Pell Lecture 2019: I Love The Nightlife
The 2019 Pell Lecture featured guest speaker Dr. Shain Shapiro (Sound Diplomacy). Providence has a flourishing night life and many musicians call the city home, but there are many ways the live music economy can be improved. Dr. Shain Shapiro of Sound Diplomacy discussed his work with local governments across the globe with Providence’s night life entrepreneurs, advocates, and artists. His talk was followed by a panel discussion with Anthony Santurri (Co-Owner of The Colosseum Nightclub and Freeplay Bar Arcade), Roz Raskin (Records and Performs as NOVA ONE), Spocka (Recording Artist and Co-Founder of Public), Tom Weyman (Director of Programming at The Columbus Theatre), and Travis Escobar (President of Millenial RI) moderated by Lizzie Araujo-Haller (Deputy Director of ACT)

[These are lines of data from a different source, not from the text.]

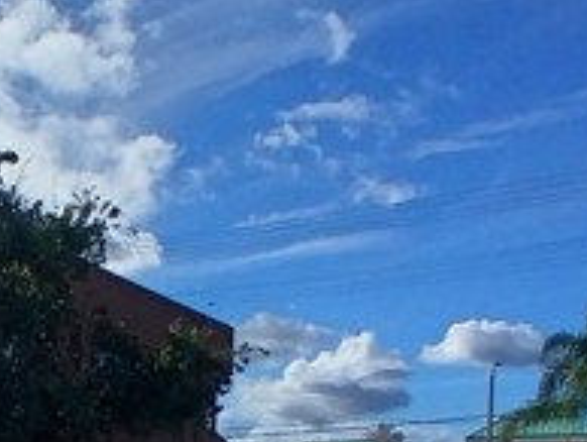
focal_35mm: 56
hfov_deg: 29.9
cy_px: 602
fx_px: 951
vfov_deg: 22.8
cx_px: -97
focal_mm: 1.4
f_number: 2.2
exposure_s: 1/4274
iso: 64
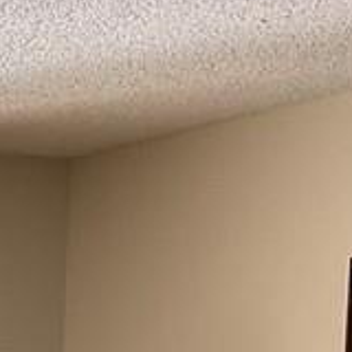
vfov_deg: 9.7
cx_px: -497
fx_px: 1887
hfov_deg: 9.5
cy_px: 774
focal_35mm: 164
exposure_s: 1/152
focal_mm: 3
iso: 16
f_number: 1.8
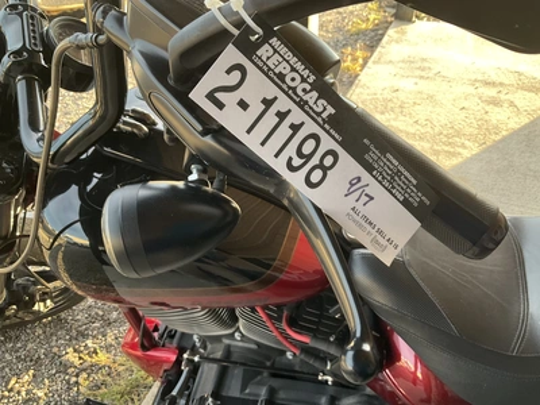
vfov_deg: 48.2
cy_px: 202
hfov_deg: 61.7
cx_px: 270
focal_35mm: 29
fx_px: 452
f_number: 1.8
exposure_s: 1/90
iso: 64
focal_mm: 3
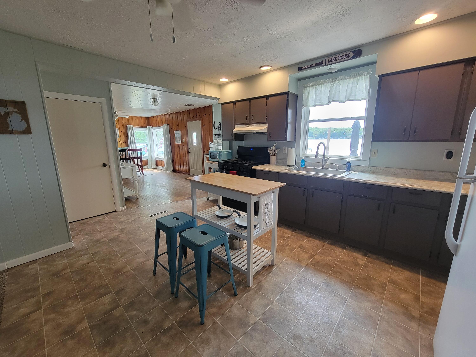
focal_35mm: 13
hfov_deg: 106.2
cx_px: 238
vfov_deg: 89.9
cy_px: 178
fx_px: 179
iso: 125
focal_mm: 2.2
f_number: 2.2
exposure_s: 1/60
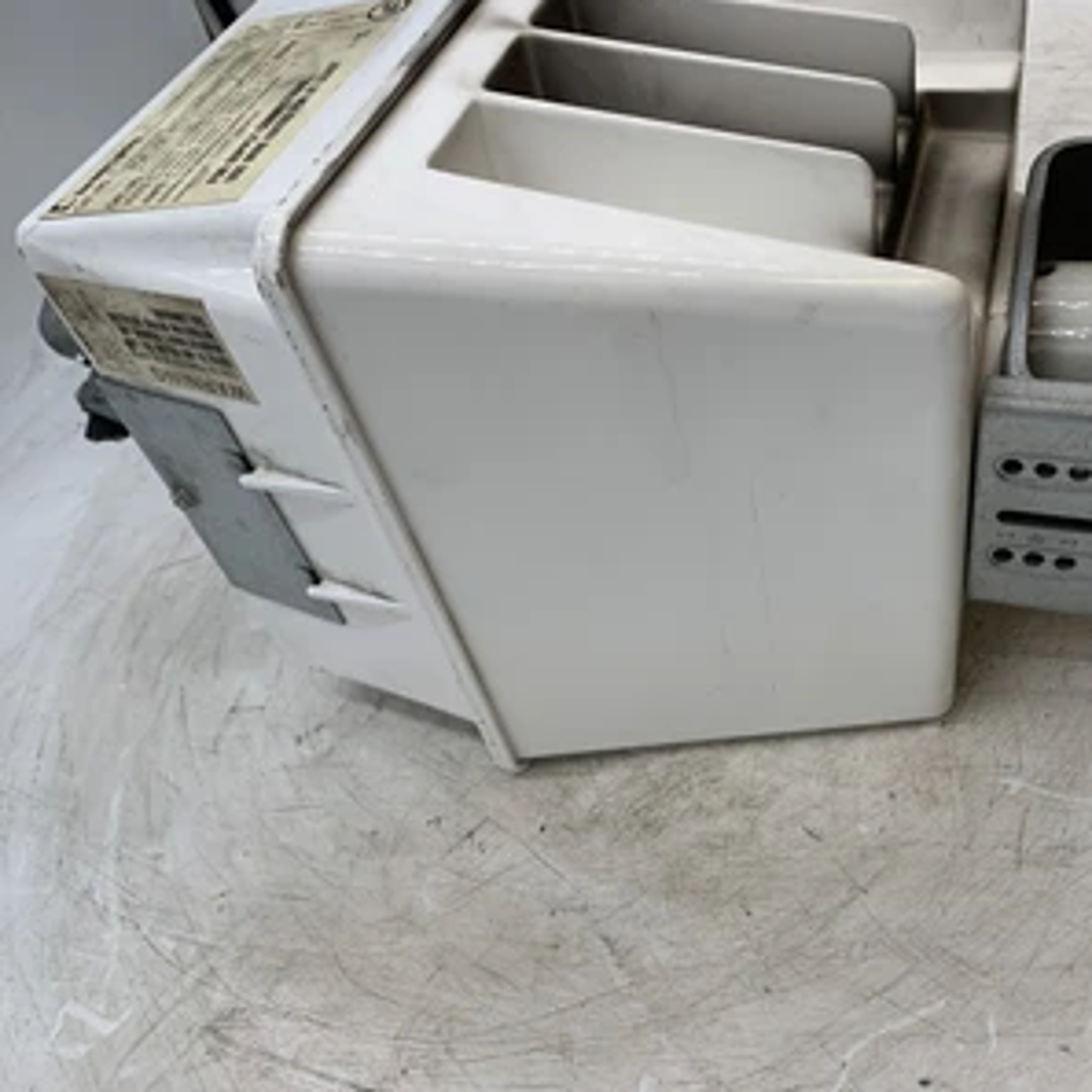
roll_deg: +25.0
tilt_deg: -37.6
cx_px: 618
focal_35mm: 31
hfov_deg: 52.4
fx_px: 1106
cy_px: 544
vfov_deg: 52.5
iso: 32
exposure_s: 1/121
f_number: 1.8
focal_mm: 4.25
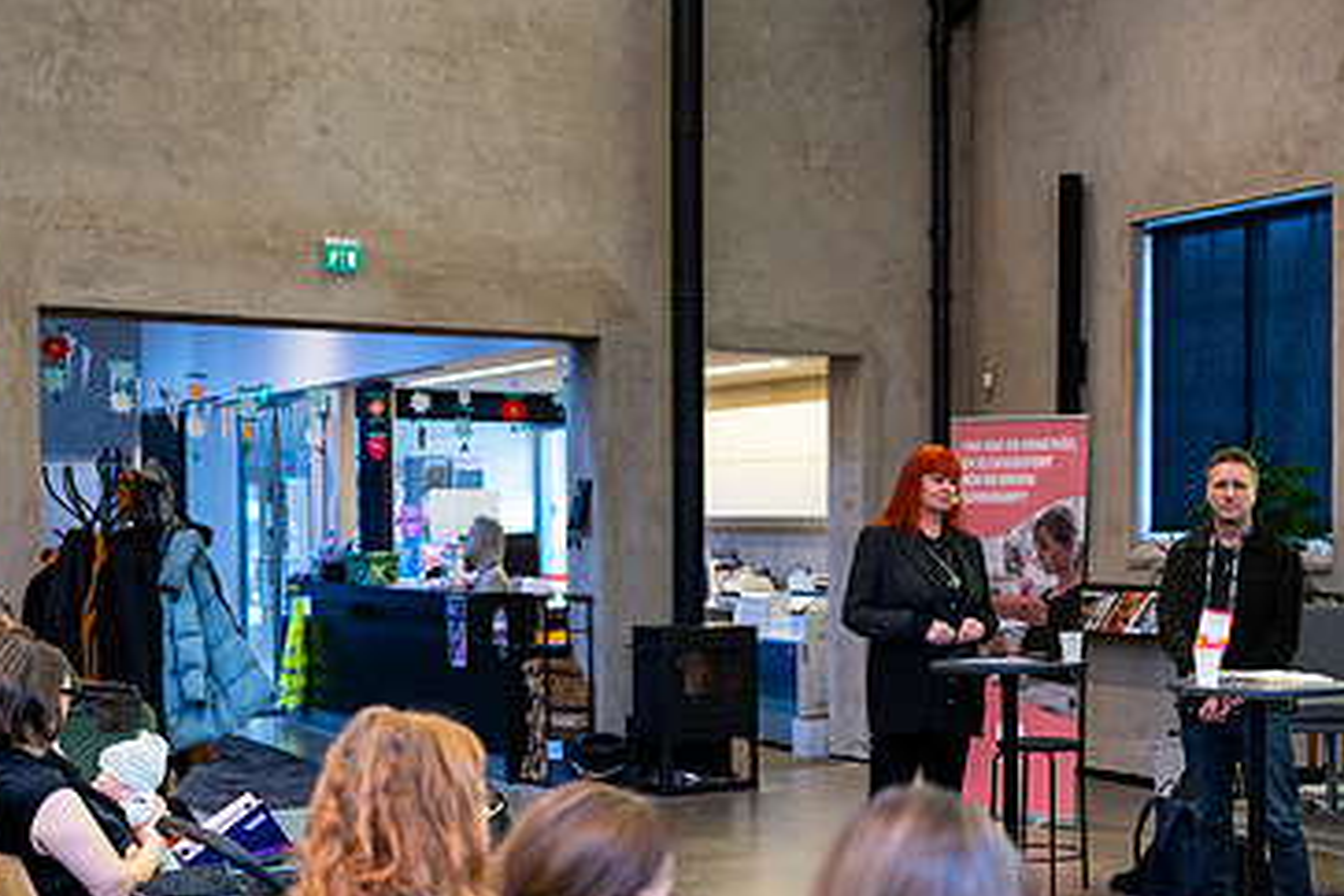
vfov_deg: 24.1
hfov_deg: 34.8
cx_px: 1014
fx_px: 2091
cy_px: 561
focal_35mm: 56
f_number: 2
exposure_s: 1/160
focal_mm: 35
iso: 800
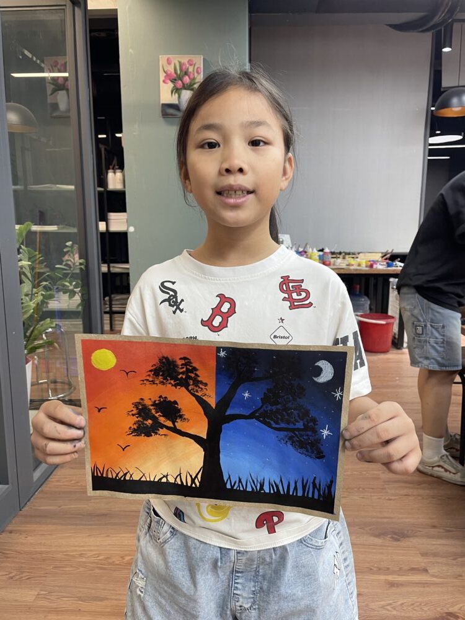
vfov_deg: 67.3
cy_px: 310
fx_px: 466
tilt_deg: -9.4
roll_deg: +0.7
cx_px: 232
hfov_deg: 53.1
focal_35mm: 26
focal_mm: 4.2
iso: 80
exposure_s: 1/50
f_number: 1.6
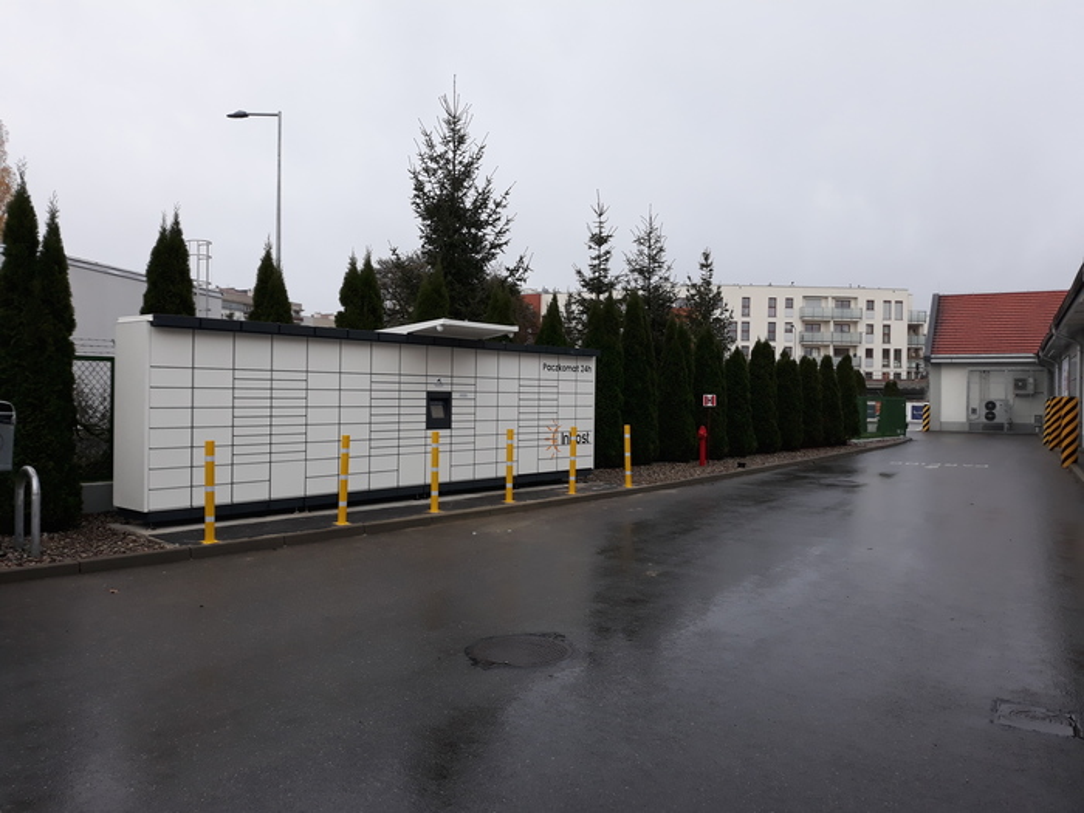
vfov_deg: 51.4
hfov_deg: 65.3
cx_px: 542
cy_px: 406
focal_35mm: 27
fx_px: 846
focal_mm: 3.71
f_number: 1.7
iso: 50
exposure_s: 1/100
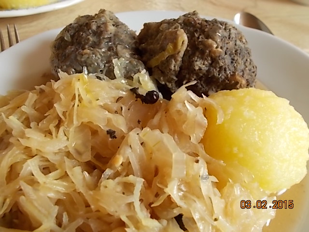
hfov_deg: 60.0
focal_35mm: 30
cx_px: 154
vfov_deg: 46.8
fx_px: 268
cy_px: 116
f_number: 3.4
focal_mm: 5.3
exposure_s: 1/25
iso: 125
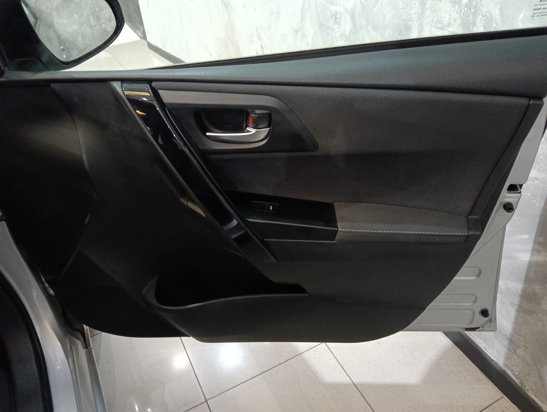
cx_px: 274
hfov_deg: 65.2
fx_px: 427
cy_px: 206
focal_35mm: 27
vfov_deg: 51.5
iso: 1600
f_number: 16
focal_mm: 3.98
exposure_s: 1/20
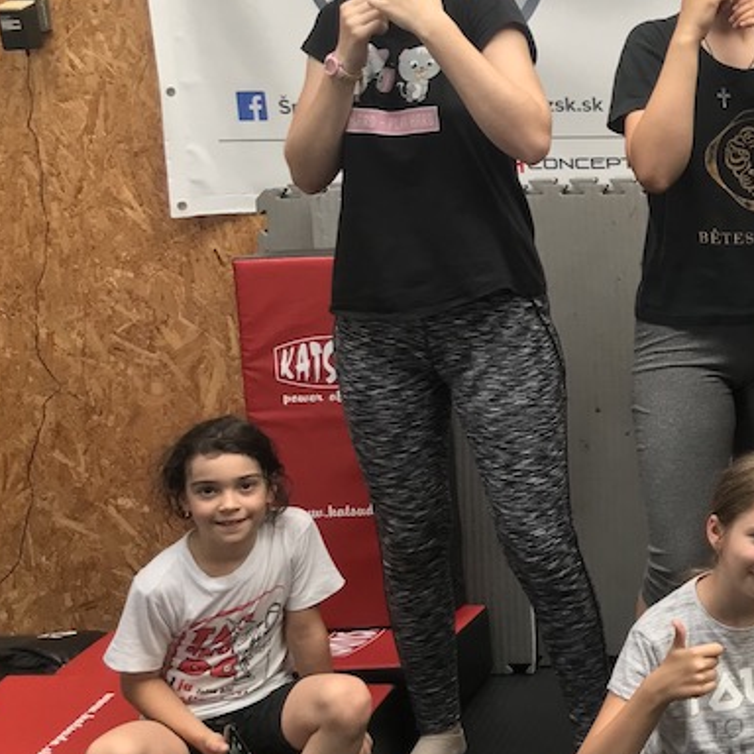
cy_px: 344
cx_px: 980
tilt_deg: -12.5
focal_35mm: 66
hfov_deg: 23.2
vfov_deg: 26.1
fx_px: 1626
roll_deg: +0.7
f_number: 1.8
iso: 32
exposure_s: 1/100
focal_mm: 3.99
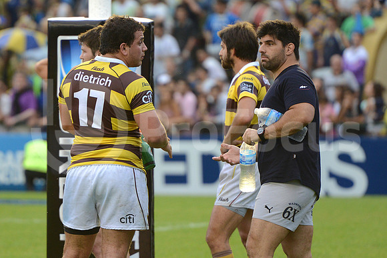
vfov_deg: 5.1
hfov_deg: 7.6
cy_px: 129
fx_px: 2903
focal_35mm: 270
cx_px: 194
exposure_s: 1/500
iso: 2000
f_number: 4
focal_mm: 270
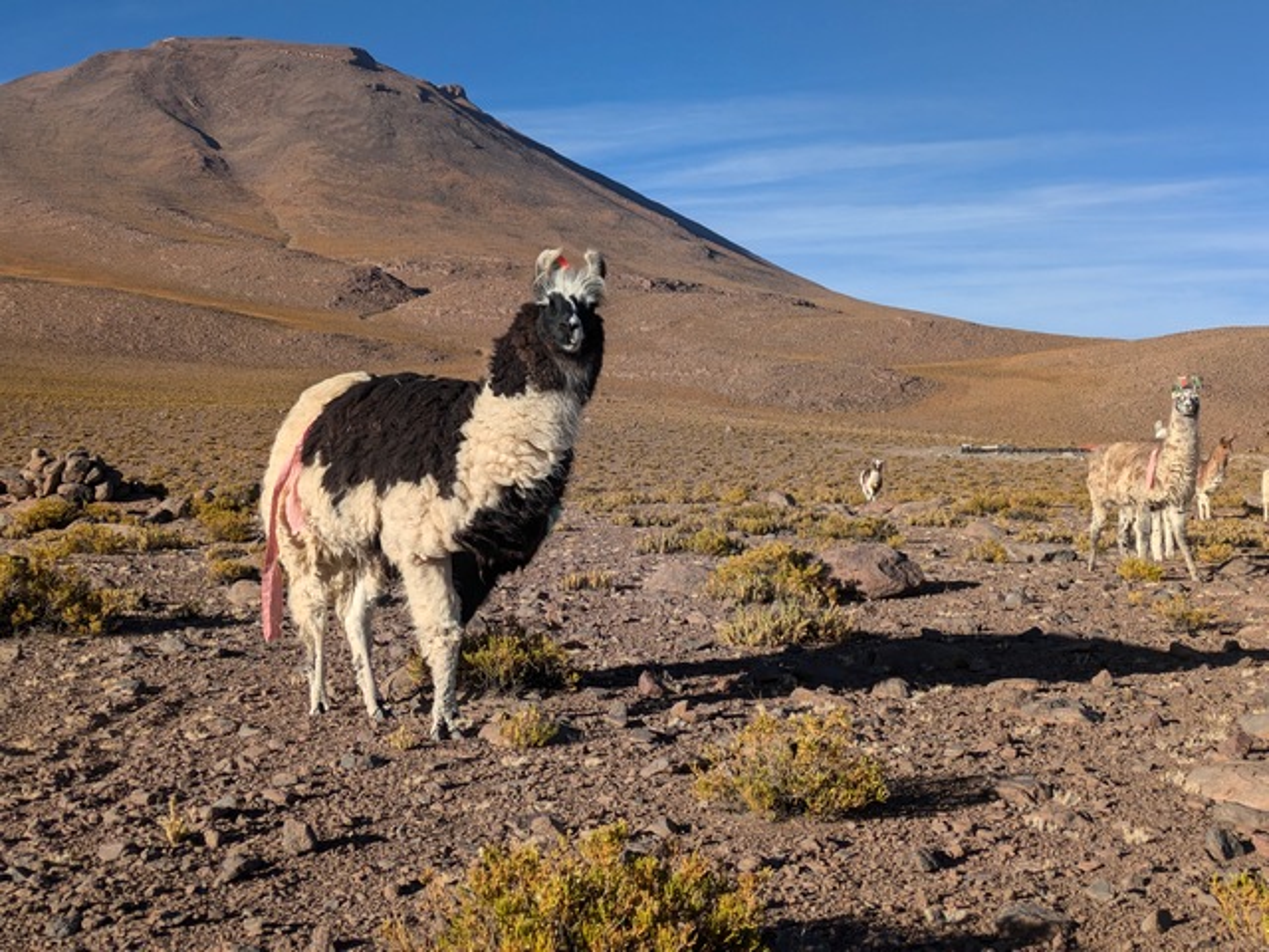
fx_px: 1870
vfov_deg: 28.6
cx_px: 634
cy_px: 476
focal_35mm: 51
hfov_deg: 37.5
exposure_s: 1/3846
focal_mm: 5.43
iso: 43
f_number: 1.89
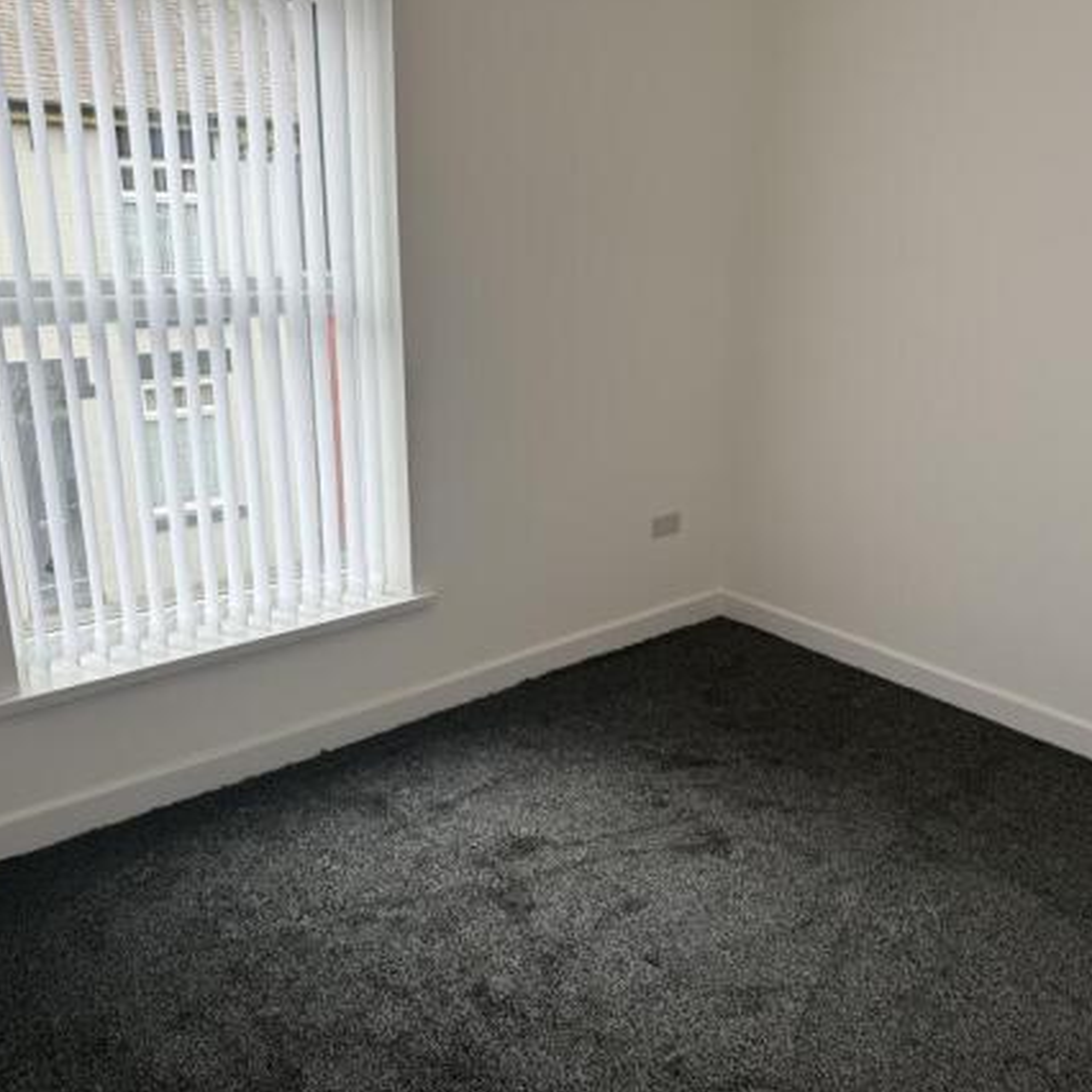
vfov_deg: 55.6
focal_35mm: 29
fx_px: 1035
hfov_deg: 55.5
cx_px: 596
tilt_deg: -19.0
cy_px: 550
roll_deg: -2.4
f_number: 1.78
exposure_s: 1/341
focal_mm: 6.76
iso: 80
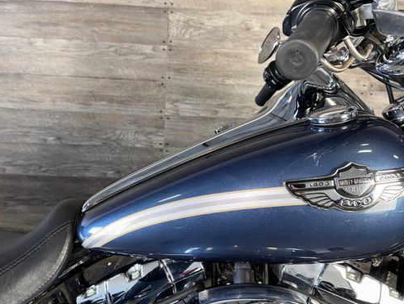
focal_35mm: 31
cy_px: 141
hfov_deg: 58.3
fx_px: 362
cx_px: 187
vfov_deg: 45.5
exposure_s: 1/35
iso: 64
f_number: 1.78
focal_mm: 6.76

Winter Lights Market and Holiday Tree Lightings
ACT and Mayor Elorza once again partnered with the Downtown Parks Conservancy and the Providence Tourism Council to produce a weekend full of family-friendly programming at in the Bank Newport City Center and Burnside Park. On Friday, December 6, ACT collaborated with Pride RI who hosted its annual toy drive and Pride on Ice, featuring a performance by figure skating drag queen MILK. On Saturday, December 7, the Winter Lights Market tent opened at noon with a full menu of family activities and vendors selling one-of-a-kind gifts. After dark Burnside Park was illuminated with public art installations by Masary Studios and local design collective Pneuhaus and the City Center hosted a 60-minute skating show will also feature 2014 Olympic Bronze Medalist Ashley Wagner, 2018 National Silver Medalist Ross Miner, and Rhode Island’s very own 2014 Olympic Bronze Medalist Marissa Castelli as well as World Theatre on Ice Medalists, Ocean State Ice Theatre, National Synchronized Competitors the Ocean Blades.
New Years Eve
Mayor Jorge O. Elorza, ACT, East Commerce Solutions and Skyline at Waterplace produced the third One Providence New Year’s Eve by Skyline taking on Tuesday, December 31, 2019 at Waterplace Park. Free outdoor programming included a ball drop, laser show and fireworks.
The City of Providence Department of Art, Culture + Tourism (ACT) ensures the continued development of a vibrant and creative city by integrating arts and culture into community life while showcasing Providence as an international cultural destination.
Access: Art and culture are a part of everyone’s lives regardless of whether they have a disability or do not speak English.
Cultural Equity: Art and culture are relevant to the people of Providence; they foster relationships and conversations among the City’s diverse residents. For more on the City’s population, see here.
Change and Transformation: Artists and culture-brokers learn to take on new challenges, building capacity through planning and professional development.
Responsiveness: Art and culture are informed by significant engagements with specific cultural and/or neighborhood-based communities.
Impact: Art and culture support the livelihoods and creative pursuits of artists and culture-brokers and are engaged with by significant numbers of audience members.
ACT envisions a Providence that is a global destination for arts, humanities, and design, where neighbors celebrate diverse cultural and artistic experiences, and where all residents and visitors feel that a relationship to arts practice, making, and culture is a part of their everyday lives.